Items listed in a dataset
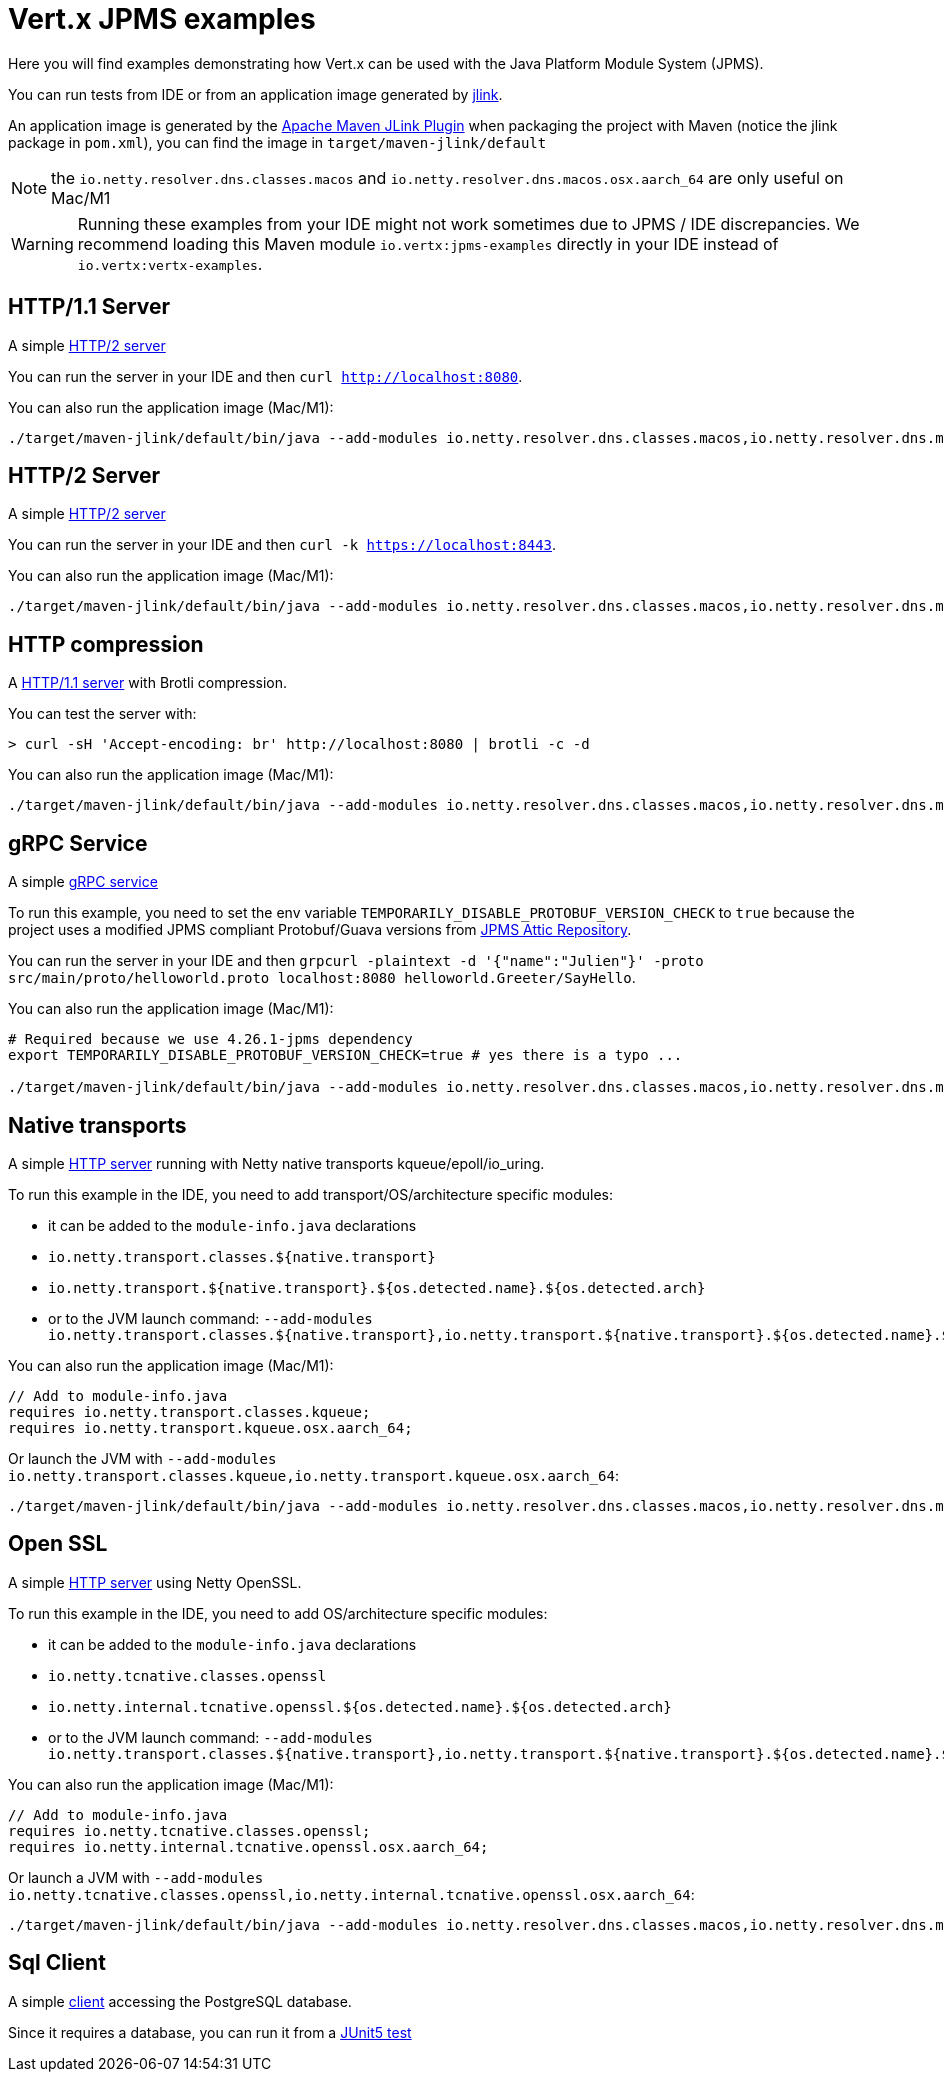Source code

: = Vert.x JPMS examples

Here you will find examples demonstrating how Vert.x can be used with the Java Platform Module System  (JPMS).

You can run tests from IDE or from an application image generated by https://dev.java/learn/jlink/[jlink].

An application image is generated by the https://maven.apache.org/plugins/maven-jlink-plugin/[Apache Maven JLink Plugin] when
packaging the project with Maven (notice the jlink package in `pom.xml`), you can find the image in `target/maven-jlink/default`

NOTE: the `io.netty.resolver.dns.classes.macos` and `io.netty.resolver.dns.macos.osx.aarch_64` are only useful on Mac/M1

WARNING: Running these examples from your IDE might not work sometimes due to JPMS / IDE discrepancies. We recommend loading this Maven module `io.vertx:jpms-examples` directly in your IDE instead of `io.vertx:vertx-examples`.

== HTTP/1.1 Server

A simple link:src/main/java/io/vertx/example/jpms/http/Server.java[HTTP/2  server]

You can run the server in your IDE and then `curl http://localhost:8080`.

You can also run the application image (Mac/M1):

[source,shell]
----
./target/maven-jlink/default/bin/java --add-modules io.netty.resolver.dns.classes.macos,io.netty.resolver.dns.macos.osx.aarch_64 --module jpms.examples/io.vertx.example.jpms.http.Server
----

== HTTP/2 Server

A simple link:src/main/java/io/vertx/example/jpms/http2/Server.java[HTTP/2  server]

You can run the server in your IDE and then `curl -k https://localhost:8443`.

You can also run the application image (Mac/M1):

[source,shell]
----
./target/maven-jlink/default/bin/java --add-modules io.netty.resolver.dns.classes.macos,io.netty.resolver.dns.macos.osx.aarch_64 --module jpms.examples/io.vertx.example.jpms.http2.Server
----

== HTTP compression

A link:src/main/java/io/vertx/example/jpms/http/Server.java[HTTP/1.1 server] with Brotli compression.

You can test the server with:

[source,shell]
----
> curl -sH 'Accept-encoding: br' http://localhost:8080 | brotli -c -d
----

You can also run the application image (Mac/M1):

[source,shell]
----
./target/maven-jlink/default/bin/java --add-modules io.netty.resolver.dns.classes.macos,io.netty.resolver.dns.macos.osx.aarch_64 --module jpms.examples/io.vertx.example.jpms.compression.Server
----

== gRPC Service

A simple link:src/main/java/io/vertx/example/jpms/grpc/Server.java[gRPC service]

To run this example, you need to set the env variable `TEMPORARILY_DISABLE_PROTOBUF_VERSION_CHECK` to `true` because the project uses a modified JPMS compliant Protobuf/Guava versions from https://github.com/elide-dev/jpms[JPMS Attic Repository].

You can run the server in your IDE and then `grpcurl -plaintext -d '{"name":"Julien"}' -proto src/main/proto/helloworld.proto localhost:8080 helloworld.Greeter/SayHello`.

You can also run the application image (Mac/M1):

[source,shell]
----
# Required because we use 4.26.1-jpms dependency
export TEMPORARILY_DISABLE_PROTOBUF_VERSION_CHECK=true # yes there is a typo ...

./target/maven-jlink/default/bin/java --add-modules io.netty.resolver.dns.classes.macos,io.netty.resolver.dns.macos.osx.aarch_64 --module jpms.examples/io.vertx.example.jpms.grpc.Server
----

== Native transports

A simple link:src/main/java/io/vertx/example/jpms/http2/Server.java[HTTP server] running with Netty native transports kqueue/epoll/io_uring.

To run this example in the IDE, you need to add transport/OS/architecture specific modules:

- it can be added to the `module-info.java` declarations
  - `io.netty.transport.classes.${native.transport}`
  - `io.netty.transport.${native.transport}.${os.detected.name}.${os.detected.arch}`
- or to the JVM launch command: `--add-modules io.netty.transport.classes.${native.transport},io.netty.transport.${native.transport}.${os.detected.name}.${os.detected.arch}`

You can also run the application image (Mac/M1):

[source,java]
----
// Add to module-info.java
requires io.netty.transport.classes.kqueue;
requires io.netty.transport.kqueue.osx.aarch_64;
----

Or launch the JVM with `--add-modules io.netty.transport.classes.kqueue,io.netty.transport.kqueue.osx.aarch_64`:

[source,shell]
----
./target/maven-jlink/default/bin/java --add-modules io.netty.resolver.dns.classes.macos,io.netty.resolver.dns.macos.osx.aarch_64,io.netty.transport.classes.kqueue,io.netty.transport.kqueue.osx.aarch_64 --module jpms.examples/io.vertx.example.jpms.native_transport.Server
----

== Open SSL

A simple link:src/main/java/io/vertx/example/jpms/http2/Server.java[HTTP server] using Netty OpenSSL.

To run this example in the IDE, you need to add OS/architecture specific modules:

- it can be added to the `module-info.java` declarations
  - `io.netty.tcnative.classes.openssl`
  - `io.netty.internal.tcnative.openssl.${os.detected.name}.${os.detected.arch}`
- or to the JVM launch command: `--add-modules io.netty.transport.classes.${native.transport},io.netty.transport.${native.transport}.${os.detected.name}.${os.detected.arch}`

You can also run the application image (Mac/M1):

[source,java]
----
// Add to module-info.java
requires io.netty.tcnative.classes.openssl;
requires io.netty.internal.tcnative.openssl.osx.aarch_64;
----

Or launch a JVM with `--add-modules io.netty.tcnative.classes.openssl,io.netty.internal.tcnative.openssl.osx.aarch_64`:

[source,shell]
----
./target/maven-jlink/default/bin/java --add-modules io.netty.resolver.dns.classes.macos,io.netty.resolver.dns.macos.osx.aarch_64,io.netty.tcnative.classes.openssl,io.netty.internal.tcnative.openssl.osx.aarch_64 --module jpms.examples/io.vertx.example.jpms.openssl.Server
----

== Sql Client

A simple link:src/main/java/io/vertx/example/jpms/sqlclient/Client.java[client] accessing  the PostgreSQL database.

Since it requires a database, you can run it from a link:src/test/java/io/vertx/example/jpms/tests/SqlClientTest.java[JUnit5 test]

• Task description:
For this exercise, copy the entries above exactly and skip any picture.

• Exercise answer:
Source code

: = Vert.x JPMS examples

Here you will find examples demonstrating how Vert.x can be used with the Java Platform Module System  (JPMS).

You can run tests from IDE or from an application image generated by https://dev.java/learn/jlink/[jlink].

An application image is generated by the https://maven.apache.org/plugins/maven-jlink-plugin/[Apache Maven JLink Plugin] when
packaging the project with Maven (notice the jlink package in `pom.xml`), you can find the image in `target/maven-jlink/default`

NOTE: the `io.netty.resolver.dns.classes.macos` and `io.netty.resolver.dns.macos.osx.aarch_64` are only useful on Mac/M1

WARNING: Running these examples from your IDE might not work sometimes due to JPMS / IDE discrepancies. We recommend loading this Maven module `io.vertx:jpms-examples` directly in your IDE instead of `io.vertx:vertx-examples`.

== HTTP/1.1 Server

A simple link:src/main/java/io/vertx/example/jpms/http/Server.java[HTTP/2  server]

You can run the server in your IDE and then `curl http://localhost:8080`.

You can also run the application image (Mac/M1):

[source,shell]
----
./target/maven-jlink/default/bin/java --add-modules io.netty.resolver.dns.classes.macos,io.netty.resolver.dns.macos.osx.aarch_64 --module jpms.examples/io.vertx.example.jpms.http.Server
----

== HTTP/2 Server

A simple link:src/main/java/io/vertx/example/jpms/http2/Server.java[HTTP/2  server]

You can run the server in your IDE and then `curl -k https://localhost:8443`.

You can also run the application image (Mac/M1):

[source,shell]
----
./target/maven-jlink/default/bin/java --add-modules io.netty.resolver.dns.classes.macos,io.netty.resolver.dns.macos.osx.aarch_64 --module jpms.examples/io.vertx.example.jpms.http2.Server
----

== HTTP compression

A link:src/main/java/io/vertx/example/jpms/http/Server.java[HTTP/1.1 server] with Brotli compression.

You can test the server with:

[source,shell]
----
> curl -sH 'Accept-encoding: br' http://localhost:8080 | brotli -c -d
----

You can also run the application image (Mac/M1):

[source,shell]
----
./target/maven-jlink/default/bin/java --add-modules io.netty.resolver.dns.classes.macos,io.netty.resolver.dns.macos.osx.aarch_64 --module jpms.examples/io.vertx.example.jpms.compression.Server
----

== gRPC Service

A simple link:src/main/java/io/vertx/example/jpms/grpc/Server.java[gRPC service]

To run this example, you need to set the env variable `TEMPORARILY_DISABLE_PROTOBUF_VERSION_CHECK` to `true` because the project uses a modified JPMS compliant Protobuf/Guava versions from https://github.com/elide-dev/jpms[JPMS Attic Repository].

You can run the server in your IDE and then `grpcurl -plaintext -d '{"name":"Julien"}' -proto src/main/proto/helloworld.proto localhost:8080 helloworld.Greeter/SayHello`.

You can also run the application image (Mac/M1):

[source,shell]
----
# Required because we use 4.26.1-jpms dependency
export TEMPORARILY_DISABLE_PROTOBUF_VERSION_CHECK=true # yes there is a typo ...

./target/maven-jlink/default/bin/java --add-modules io.netty.resolver.dns.classes.macos,io.netty.resolver.dns.macos.osx.aarch_64 --module jpms.examples/io.vertx.example.jpms.grpc.Server
----

== Native transports

A simple link:src/main/java/io/vertx/example/jpms/http2/Server.java[HTTP server] running with Netty native transports kqueue/epoll/io_uring.

To run this example in the IDE, you need to add transport/OS/architecture specific modules:

- it can be added to the `module-info.java` declarations
  - `io.netty.transport.classes.${native.transport}`
  - `io.netty.transport.${native.transport}.${os.detected.name}.${os.detected.arch}`
- or to the JVM launch command: `--add-modules io.netty.transport.classes.${native.transport},io.netty.transport.${native.transport}.${os.detected.name}.${os.detected.arch}`

You can also run the application image (Mac/M1):

[source,java]
----
// Add to module-info.java
requires io.netty.transport.classes.kqueue;
requires io.netty.transport.kqueue.osx.aarch_64;
----

Or launch the JVM with `--add-modules io.netty.transport.classes.kqueue,io.netty.transport.kqueue.osx.aarch_64`:

[source,shell]
----
./target/maven-jlink/default/bin/java --add-modules io.netty.resolver.dns.classes.macos,io.netty.resolver.dns.macos.osx.aarch_64,io.netty.transport.classes.kqueue,io.netty.transport.kqueue.osx.aarch_64 --module jpms.examples/io.vertx.example.jpms.native_transport.Server
----

== Open SSL

A simple link:src/main/java/io/vertx/example/jpms/http2/Server.java[HTTP server] using Netty OpenSSL.

To run this example in the IDE, you need to add OS/architecture specific modules:

- it can be added to the `module-info.java` declarations
  - `io.netty.tcnative.classes.openssl`
  - `io.netty.internal.tcnative.openssl.${os.detected.name}.${os.detected.arch}`
- or to the JVM launch command: `--add-modules io.netty.transport.classes.${native.transport},io.netty.transport.${native.transport}.${os.detected.name}.${os.detected.arch}`

You can also run the application image (Mac/M1):

[source,java]
----
// Add to module-info.java
requires io.netty.tcnative.classes.openssl;
requires io.netty.internal.tcnative.openssl.osx.aarch_64;
----

Or launch a JVM with `--add-modules io.netty.tcnative.classes.openssl,io.netty.internal.tcnative.openssl.osx.aarch_64`:

[source,shell]
----
./target/maven-jlink/default/bin/java --add-modules io.netty.resolver.dns.classes.macos,io.netty.resolver.dns.macos.osx.aarch_64,io.netty.tcnative.classes.openssl,io.netty.internal.tcnative.openssl.osx.aarch_64 --module jpms.examples/io.vertx.example.jpms.openssl.Server
----

== Sql Client

A simple link:src/main/java/io/vertx/example/jpms/sqlclient/Client.java[client] accessing  the PostgreSQL database.

Since it requires a database, you can run it from a link:src/test/java/io/vertx/example/jpms/tests/SqlClientTest.java[JUnit5 test]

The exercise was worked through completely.